As coisas estão mudando rapidamente em The Far Side

Larson é um entusiasta da paleontologia e frequentemente criava piadas em The Far Side sobre dinossauros. Os quadrinhos de Larson até influenciaram o mundo atual da paleontologia, já que a cauda do estegossauro (o thagomizer) foi nomeada após uma tira de The Far Side que a nomeou assim. Neste painel, no entanto, três dinossauros estão juntos. Dois riem de um animal peludo que passa. Um terceiro dinossauro olha para o céu enquanto detritos caem lentamente no chão. É um momento silencioso e inquietante, sem legenda. Através da caneta de Larson, a extinção de tais criaturas veneráveis é ominosa.
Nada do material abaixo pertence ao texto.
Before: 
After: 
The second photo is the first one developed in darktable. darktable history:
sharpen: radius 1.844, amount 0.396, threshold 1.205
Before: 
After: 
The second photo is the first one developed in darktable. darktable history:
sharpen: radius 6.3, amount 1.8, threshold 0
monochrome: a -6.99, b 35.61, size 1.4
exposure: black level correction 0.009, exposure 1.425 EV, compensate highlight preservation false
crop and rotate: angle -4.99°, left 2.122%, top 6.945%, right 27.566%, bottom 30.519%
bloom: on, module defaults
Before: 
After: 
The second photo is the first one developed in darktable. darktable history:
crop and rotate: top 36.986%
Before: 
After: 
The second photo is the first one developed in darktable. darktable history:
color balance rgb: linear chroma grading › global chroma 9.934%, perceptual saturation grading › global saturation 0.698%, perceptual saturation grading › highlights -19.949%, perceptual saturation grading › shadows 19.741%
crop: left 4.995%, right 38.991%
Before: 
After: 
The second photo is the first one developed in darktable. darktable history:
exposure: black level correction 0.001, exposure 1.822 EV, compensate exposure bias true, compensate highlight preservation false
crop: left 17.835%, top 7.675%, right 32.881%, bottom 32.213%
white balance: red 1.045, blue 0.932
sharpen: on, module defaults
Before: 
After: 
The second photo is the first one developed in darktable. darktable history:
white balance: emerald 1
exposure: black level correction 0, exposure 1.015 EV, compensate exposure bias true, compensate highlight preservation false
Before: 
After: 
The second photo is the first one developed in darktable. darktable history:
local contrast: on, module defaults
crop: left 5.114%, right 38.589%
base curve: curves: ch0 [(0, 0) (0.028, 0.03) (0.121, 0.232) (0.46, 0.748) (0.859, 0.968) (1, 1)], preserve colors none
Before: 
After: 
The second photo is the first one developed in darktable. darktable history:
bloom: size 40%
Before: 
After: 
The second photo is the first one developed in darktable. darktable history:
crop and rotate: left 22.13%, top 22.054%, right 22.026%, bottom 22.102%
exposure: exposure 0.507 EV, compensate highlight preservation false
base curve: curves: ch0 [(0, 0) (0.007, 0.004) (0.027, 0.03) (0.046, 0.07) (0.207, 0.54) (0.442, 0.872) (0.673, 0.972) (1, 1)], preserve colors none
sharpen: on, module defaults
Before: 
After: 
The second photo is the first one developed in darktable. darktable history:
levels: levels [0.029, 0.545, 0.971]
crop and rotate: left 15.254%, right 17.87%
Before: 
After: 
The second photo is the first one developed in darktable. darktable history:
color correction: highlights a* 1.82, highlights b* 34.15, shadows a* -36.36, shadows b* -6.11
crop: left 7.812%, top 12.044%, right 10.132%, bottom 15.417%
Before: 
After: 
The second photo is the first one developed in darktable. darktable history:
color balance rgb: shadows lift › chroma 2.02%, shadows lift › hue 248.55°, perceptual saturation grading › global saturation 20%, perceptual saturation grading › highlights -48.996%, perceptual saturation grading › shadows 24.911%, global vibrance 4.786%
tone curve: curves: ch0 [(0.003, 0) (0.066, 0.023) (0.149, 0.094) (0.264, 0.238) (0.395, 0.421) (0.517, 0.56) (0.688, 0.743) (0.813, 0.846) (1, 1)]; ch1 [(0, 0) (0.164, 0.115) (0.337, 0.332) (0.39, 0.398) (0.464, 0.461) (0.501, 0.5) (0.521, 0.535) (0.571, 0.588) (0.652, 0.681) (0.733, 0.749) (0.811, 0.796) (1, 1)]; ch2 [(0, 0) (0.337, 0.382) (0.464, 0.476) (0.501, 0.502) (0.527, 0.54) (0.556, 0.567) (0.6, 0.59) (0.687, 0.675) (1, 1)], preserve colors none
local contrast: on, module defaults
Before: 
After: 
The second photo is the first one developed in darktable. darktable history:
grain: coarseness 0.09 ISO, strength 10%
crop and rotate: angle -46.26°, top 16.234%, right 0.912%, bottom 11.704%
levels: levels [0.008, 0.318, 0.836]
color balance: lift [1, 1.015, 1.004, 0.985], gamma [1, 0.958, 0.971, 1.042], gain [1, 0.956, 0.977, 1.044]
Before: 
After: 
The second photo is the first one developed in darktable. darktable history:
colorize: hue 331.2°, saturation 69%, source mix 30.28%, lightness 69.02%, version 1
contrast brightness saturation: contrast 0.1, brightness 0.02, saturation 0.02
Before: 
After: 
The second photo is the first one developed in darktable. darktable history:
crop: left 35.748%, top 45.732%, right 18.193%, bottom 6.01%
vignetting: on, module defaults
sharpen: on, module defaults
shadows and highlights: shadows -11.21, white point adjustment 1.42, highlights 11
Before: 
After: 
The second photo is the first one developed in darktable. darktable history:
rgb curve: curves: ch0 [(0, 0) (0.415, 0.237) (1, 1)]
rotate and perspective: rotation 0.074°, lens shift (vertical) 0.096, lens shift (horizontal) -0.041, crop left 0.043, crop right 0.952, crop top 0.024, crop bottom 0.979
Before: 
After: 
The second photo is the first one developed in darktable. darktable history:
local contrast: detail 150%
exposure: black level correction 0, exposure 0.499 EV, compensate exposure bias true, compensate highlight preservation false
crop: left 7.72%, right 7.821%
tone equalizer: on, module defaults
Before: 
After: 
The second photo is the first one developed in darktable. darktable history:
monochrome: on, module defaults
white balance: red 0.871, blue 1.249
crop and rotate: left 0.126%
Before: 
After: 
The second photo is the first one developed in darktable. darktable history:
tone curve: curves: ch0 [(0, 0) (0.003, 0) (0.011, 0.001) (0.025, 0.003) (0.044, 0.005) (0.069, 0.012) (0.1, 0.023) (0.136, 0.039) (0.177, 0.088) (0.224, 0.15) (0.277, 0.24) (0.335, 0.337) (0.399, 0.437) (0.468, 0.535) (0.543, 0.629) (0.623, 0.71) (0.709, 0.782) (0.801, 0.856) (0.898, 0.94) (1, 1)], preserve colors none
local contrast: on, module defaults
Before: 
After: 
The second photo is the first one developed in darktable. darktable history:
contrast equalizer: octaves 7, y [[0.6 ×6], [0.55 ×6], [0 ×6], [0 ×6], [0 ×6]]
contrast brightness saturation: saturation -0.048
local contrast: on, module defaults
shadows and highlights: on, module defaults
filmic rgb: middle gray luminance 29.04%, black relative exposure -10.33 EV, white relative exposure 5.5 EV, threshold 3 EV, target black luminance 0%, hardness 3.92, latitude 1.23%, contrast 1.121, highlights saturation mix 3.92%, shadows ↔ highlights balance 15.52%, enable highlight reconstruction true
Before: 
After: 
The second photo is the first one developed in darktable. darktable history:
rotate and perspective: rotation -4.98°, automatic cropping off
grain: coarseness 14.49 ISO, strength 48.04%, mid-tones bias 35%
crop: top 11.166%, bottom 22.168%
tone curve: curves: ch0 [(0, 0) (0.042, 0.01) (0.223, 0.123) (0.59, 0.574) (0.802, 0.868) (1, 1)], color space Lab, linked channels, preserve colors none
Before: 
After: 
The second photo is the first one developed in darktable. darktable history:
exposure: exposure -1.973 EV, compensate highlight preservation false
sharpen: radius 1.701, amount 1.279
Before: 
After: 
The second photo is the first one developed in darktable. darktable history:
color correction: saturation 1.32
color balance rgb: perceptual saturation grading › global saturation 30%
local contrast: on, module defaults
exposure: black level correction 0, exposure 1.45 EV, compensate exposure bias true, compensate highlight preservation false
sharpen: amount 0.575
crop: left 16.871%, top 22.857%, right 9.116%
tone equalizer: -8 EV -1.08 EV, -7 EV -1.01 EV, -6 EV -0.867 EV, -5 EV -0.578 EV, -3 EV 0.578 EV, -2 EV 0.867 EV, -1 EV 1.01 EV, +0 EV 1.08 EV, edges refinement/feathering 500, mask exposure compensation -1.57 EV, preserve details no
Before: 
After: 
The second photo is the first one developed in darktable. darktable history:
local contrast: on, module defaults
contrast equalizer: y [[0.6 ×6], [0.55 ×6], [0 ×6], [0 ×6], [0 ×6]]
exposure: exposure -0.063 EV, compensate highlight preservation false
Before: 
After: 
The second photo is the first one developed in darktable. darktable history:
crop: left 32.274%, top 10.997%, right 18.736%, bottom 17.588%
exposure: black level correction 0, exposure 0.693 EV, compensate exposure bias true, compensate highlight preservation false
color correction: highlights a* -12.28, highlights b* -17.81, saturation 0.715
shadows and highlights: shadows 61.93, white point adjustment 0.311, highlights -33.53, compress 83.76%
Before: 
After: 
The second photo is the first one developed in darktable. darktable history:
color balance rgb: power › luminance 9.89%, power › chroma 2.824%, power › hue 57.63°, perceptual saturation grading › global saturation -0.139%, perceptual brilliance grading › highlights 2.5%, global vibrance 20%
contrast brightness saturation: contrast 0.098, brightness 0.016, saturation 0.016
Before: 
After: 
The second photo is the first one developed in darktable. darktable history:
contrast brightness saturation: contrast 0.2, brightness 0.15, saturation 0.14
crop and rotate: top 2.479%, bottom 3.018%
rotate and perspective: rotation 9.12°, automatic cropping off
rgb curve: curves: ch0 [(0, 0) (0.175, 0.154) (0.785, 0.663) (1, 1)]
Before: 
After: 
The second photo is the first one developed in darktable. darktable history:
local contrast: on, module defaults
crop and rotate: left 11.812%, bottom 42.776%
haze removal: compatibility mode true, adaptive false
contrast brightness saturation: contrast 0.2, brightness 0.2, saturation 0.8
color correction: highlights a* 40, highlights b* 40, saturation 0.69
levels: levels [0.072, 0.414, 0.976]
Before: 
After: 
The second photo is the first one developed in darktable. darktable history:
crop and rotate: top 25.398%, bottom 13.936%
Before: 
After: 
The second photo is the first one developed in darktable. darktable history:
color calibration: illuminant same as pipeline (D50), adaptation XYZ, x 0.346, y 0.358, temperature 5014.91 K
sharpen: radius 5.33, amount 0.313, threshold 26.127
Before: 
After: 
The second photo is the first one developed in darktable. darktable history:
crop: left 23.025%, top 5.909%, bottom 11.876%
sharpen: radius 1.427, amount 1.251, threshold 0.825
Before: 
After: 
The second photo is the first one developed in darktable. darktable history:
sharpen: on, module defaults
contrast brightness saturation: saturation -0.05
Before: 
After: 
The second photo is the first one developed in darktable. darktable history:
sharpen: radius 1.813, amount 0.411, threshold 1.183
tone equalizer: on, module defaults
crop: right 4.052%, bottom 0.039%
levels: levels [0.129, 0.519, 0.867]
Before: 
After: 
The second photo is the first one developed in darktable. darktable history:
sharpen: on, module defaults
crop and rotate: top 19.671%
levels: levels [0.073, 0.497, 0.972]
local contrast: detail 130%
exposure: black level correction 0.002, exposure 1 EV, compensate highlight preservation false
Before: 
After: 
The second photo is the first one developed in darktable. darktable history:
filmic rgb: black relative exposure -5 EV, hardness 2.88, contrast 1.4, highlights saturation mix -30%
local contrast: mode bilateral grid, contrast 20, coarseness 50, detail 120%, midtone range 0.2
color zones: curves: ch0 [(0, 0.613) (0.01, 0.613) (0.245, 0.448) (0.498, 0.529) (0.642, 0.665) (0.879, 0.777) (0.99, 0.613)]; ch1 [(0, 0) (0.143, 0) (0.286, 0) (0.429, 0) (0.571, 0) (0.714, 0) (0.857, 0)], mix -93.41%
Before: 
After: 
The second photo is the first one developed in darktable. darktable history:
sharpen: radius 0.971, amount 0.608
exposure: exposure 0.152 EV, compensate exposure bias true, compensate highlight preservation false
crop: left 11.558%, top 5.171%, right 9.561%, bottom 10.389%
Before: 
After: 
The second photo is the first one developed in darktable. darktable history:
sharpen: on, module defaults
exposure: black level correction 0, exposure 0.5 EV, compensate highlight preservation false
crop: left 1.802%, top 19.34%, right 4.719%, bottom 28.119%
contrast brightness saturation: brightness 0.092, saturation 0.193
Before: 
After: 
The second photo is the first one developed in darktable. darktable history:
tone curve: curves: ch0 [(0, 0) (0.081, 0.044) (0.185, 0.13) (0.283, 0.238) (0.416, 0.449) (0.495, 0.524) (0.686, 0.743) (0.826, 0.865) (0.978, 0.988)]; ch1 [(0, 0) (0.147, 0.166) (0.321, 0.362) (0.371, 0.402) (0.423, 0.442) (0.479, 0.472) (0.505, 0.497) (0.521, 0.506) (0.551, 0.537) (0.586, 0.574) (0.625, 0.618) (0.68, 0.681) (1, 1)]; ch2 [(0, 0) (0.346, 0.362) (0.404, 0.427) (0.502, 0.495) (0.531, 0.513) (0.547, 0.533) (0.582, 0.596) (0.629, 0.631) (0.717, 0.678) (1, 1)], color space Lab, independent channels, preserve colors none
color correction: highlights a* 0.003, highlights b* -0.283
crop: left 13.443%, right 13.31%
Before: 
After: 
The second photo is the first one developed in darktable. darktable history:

Enquanto outras tiras de The Far Side tentam arrancar uma risada no meio de um suspiro do leitor, neste quadrinho, Larson busca algo mais profundo. É uma reação humana zombar de coisas novas que estão mais bem adaptadas às mudanças que estão por vir. Aqui, Larson humaniza os dinossauros dessa forma, dando aos leitores um momento de perspectiva.

Um troféu adequado para um homem com uma arma

Como um grande amante dos animais e da natureza, nesta tira, Larson retrata um caçador em sucessivos momentos que finalmente o revelam como uma pessoa terrível. Cada momento é mostrado em detalhes perfeitos, enquanto um urso calmamente bebe água de uma clareira, e o caçador se esconde atrás de uma árvore e atira. Um painel final revela o caçador sentado em sua sala de estar, ao lado de uma lareira aconchegante, com o urso empalhado em uma pose agressiva. O urso posado está contando uma história que nunca aconteceu, elevando o ego do caçador enquanto ele lê um livro, insensível e indiferente. Esta tira critica fortemente o impacto da caça troféu recreativa e sua triste realidade. Enquanto os animais vivem suas vidas placidamente, alheios aos perigos dos humanos, homens com armas se escondem atrás de árvores e miram diretamente em seus corações, matando-os sem remorso. Larson ilustra perfeitamente a glória danosa e artificial dos infames caçadores troféus e sua obsessão absurda por matar animais por diversão.

Uma linha quebrada de aves voa para o sul

Nos quadrinhos, os leitores decidem quanto tempo um momento pode durar, e neste quadrinho, parece que pode durar para sempre. Larson exibe um bando de gansos em sua formação de flecha como silhuetas no céu. No entanto, rapidamente se torna evidente que um ganso está faltando porque há um espaço vazio. À medida que os leitores descem, um homem observa. Contudo, ao olhar mais de perto, a horrível realização de que o homem está segurando o ganso desaparecido pelo pescoço é então acompanhada pela percepção de que o homem o atirou. Há uma arma escondida sob seu outro braço, quase fácil de perder, mas os detalhes sutis nesta tira contam a história. O homem está em pé ao lado de um corpo d’água, significando que provavelmente atirou no ganso enquanto ele descansava e se recuperava. O que não é retratado na página não é necessário. O maravilhoso talento de Larson para fazer os leitores entenderem suas melhores piadas sem precisar explicar-se é uma façanha que muitos cartunistas lutam para alcançar. Ainda assim, Larson faz parecer fácil.

A natureza é recebida de braços abertos

Usar a natureza para tocar o coração é a especialidade de Larson. Neste quadrinho, as palavras também estão ausentes, enquanto o painel mostra uma árvore recém-cortada estendendo duas pequenas mãos parecidas com galhos para anjos que também se estendem para ela. O homem que cortou a árvore jovem está lá, observando, olhando para cima para os eventos. Esta tira é importante porque não tenta ser engraçada, sarcástica ou absurda. Este quadrinho apenas comunica tristeza. É uma peça comovente e lenta que não exige que os olhos olhem para outro lugar. Mas este painel de The Far Side demonstra a gama de Larson, que foi controversa em alguns momentos, e sua profunda conexão emocional com a natureza. Não é comum que os leitores vejam esse lado de The Far Side, mas é realmente muito especial quando os muitos lados e camadas do quadrinho são tão maravilhosamente exibidos à primeira vista.